Smith showed it after a 12-7 loss to Seattle Seahawks in Week 1, defiantly proclaiming Carolina would meet arguably the best team in the NFC again deep into the playoffs, even though the Panthers haven't been to the postseason since 2008.
He showed it after a Week 4 loss at Arizona that dropped Carolina to 1-3, calling umpire Dan Ferrell "garbage" for missing several plays, understanding it could cost him a fine from the league.
He showed it again during and after Sunday's 30-15 victory over the St. Louis Rams, unleashing a profanity-laced assault on cornerback Janoris Jenkins for allegedly trash-talking about Smith's wife during the game.
"And if I see him on the street I'm going to bust him in the f---ing mouth," Smith said afterward.
At times during Smith's career the passion has been misguided, particularly when he has turned his feisty attitude on his teammates. But there is no denying the 13-year veteran embodies the fight the Panthers (3-3) need if they hope to turn their fortunes around.
His 800th career catch said it all.
Smith caught the pass from quarterback Cam Newton just inside the St.
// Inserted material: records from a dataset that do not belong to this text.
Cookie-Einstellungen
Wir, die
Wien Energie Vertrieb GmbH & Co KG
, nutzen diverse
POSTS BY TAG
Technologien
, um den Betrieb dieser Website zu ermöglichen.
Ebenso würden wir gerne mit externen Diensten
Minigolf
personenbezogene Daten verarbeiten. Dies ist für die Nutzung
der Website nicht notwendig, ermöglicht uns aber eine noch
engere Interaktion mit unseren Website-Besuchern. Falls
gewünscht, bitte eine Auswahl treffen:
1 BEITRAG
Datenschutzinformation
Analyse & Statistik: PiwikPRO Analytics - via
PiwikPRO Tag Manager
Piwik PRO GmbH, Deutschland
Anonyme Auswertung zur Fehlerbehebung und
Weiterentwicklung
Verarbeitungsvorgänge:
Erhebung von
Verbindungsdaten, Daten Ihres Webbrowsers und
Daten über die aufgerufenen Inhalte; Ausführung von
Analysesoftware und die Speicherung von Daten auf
Louis 10, then left Jenkins and safety Matt Giordano face down on the Bank of America Stadium turf with the types of moves he has made look routine throughout his career.
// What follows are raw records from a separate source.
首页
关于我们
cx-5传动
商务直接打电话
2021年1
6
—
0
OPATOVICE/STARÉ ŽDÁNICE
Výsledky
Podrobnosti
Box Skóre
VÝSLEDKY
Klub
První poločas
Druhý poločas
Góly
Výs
The 19-yard touchdown answered a quick score from St. Louis to make it 27-12. In the past, the Rams' score might have led to a comeback and ultimately close loss for a Carolina team that is 2-14 in games decided by a touchdown or less under Rivera.
Smith didn't let it get close.
"That's the mark of a football team is that you answer, you don't just sit there and take it," said Rivera, sweat dripping from his forehead after a game in which five personal fouls were called.
Smith doesn't take anything. He showed that on his touchdown celebration. He first pointed at Jenkins, understanding it could draw a taunting foul, which it didn't. He then did an imitation of a Deion Sanders touchdown dance. Smith explained later, "He thinks he's Deion. He's not."
That passion continued on the sideline as Newton, not realizing it was Smith's 800th career catch until he saw it on the big screen, ran over and tried to hold his favorite target's arms into the air in "rejoice."
"He snatched away from me and turned around, still talking to a person I don't know and saying a lot of things," Newton said with a laugh. "We all know that's Smitty, man. I'm saying it out of a comedic way, but I love that guy and have learned so much from him and will continue to learn from him."
Most of what Newton has learned is the passion it takes to play the game at the highest level.
Occasionally from Smith, that'll be in the form of what Newton called "explicit words" such as the ones delivered to Jenkins.
"That's just Steve," Newton said. "That just goes to show you what type of teammate he is. Man, he leaves it all out on the field. He plays with so much passion it just drips on to the next player and it affects a lot of people."
It has helped put the Panthers in position to get above .500 on Thursday night at Tampa Bay for the first time since 2008.
"We're a team that is tight-knit," Smith said. "We were chippy with each other in camp. Nobody messes with the big brother, little brother. That's only me. We're going to look out for each other no matter what."